Re: RE: Loop vectorizer optimization questions

2024-01-09 Thread Tamar Christina via Gcc
Hi,

The 01/08/2024 22:46, 钟居哲 wrote:
> Oh. It's nice to see you have support min/max index reduction.
> 
> I knew your patch can handle this following:
> 
> 
> int idx = ii;
> int max = mm;
> for (int i = 0; i < n; ++i) {
>   int x = a[i];
>   if (max < x) {
> max = x;
> idx = i;
>   }
> }
> 
> But I wonder whether your patch can handle this:
> 
> int idx = ii;
> int max = mm;
> for (int i = 0; i < n; ++i) {
>   int x = a[i];
>   if (max <= x) {
> max = x;
> idx = i;
>   }
> }
> 

The last version of the patch we sent handled all conditionals:

https://inbox.sourceware.org/gcc-patches/db9pr08mb6603dccb35007d83c6736167f5...@db9pr08mb6603.eurprd08.prod.outlook.com/

There are some additional testcases in the patch for all these as well.

> Will you continue to work on min/max with index ?

I don't know if I'll have the free time to do so, that's the reason I haven't 
resent the new one.
The engineer who started it no longer works for Arm.

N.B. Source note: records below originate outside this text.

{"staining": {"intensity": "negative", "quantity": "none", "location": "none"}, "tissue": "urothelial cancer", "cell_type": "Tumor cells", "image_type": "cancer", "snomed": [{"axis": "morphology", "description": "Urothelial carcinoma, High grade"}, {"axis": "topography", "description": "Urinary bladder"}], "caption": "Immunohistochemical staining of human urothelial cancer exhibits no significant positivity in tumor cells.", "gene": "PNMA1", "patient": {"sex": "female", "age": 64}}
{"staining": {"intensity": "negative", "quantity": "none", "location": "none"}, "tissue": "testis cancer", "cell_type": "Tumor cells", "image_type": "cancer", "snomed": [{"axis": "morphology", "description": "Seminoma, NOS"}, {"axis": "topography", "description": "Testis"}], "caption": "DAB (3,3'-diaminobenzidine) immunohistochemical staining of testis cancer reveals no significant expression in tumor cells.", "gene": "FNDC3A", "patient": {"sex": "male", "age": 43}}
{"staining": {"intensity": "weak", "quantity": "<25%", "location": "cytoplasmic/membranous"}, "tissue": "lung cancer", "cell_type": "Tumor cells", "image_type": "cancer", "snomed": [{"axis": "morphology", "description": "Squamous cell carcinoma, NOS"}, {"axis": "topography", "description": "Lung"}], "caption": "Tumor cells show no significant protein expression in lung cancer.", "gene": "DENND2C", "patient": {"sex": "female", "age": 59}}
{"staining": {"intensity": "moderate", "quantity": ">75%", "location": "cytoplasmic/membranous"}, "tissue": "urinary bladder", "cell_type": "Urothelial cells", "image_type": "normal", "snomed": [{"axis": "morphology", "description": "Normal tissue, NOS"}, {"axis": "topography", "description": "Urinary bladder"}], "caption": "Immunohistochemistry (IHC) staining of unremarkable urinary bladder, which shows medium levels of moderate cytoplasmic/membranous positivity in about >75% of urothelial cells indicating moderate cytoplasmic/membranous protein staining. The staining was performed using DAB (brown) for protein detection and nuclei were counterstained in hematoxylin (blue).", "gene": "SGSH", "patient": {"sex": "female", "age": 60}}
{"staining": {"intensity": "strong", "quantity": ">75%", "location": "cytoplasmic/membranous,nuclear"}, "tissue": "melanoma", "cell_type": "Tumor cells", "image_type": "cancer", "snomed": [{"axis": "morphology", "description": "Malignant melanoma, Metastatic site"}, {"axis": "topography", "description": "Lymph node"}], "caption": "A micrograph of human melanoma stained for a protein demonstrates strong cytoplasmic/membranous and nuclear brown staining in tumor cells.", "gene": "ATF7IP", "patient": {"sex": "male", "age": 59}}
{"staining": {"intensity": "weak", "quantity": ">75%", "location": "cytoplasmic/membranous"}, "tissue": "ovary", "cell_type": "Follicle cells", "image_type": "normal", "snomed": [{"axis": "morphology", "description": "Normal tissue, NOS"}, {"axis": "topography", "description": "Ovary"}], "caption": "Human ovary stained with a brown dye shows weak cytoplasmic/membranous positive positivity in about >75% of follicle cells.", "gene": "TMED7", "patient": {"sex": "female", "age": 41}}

> Or you want me to continue this work base on your patch ?
> 
> I have an initial patch which roughly implemented LLVM's approach but turns 
> out Richi doesn't want me to apply LLVM's approach so your patch may be more 
> reasonable than LLVM's approach.
> 

When Richi reviewed it he wasn't against the approach in the patch 
https://inbox.sourceware.org/gcc-patches/nycvar.yfh.7.76.2105071320170.9...@zhemvz.fhfr.qr/
but he wanted the concept of a dependent reduction to be handle more 
generically, so we could extend it in the future.

I think, from looking at Richi's feedback is that he wants 
vect_recog_minmax_index_pattern to be more general. We've basically hardcoded 
the reduction type,
but it could just be a property on STMT_VINFO.

Unless I'm mistaken the patch already relies on first finding both reductions, 
but we immediately try to resolve the relationship using 
vect_recog_minmax_index_pattern.
Instead I think what Richi wanted was for us to keep track of reductions that 
operate on the same induction variable and after we finish analysing all 
reductions we
try to see if any reductions we kept track of can be combined.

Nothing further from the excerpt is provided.